С тихим звуком ударилась о землю случайно оторванная пуговица. Хара присел и поднял её, вручая владельцу. Это неоднозначное положение сыграло с певцом злую шутку, провоцируя сделать то, чего раньше он себе не позволял. Руки никогда не стремился доминировать, ему нравилось быть снизу и роли своей он никогда не оспаривал. Но желание ткнуть сейчас Тотчи лицом себе между ног было таким сильным, что Руки, не в силах справиться с этим, вцепился в затылок басиста.
— Вот как… — Тошия потакать Матсумото не собирался.
— Я… мужчина, Хара.
— Я знаю, — глядя снизу вверх, тихо произнёс басист.
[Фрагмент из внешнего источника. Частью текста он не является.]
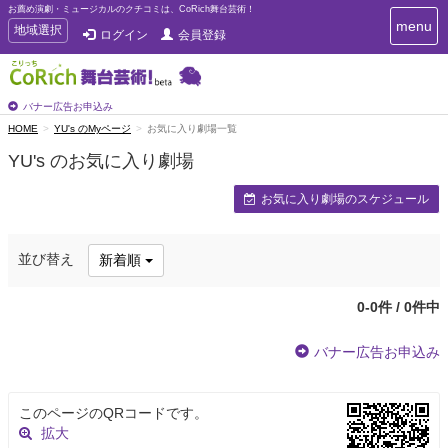
お薦め演劇・ミュージカルのクチコミは、CoRich舞台芸術！
T
menu
T
地域選択
ログイン
会員登録
o
o
g
g
g
g
l
l
バナー広告お申込み
e
e
HOME
YU's のMyページ
お気に入り劇場一覧
n
n
a
YU's のお気に入り劇場
a
v
i
v
お気に入り劇場のスケジュール
g
i
a
g
t
a
i
並び替え
新着順
t
o
n
i
o
0-0件 / 0件中
n
バナー広告お申込み
このページのQRコードです。
拡大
Он перехватил чужую руку, и коснувшись губами запястья любовника, поднялся на ноги. — Отмени пункт о невмешательстве, и я это сделаю!
Стоило Тотчи приплести проклятый договор, как Руки пришёл в бешенство. Его разрывало между тем, чтобы отпустить ситуацию и пойти на поводу у похоти, или же упрямо продолжить считать Хару бесчувственной скотиной. Самолюбие побеждало, отвергая попытки понять чужую мотивацию. «Какого хрена Хара акцентирует внимание на этом чёртовом пункте, если у него и так есть всё, что нужно? — думал Матсумото. — Раз уж он приверженец полигамии, не проще ли оставить всё как есть?»
— Зачем? Чтобы меня трахать, тебе не нужны ни обязательства, ни ответственность. — Певец шумно втянул носом воздух и, подняв голову вверх, ощутил холодные капли дождя на своём лице. Его неумолимо затаскивало в действительность, не обещавшую ничего из того, о чём Таканори мечтал.
— Я тебя никогда ни к чему не принуждал, — вдруг сказал Тошия. — Секс мы сейчас не трогаем. Ты волен выбирать, все решения остаются за тобой. Я лишь соглашаюсь или же нет. Чему ты сопротивляешься?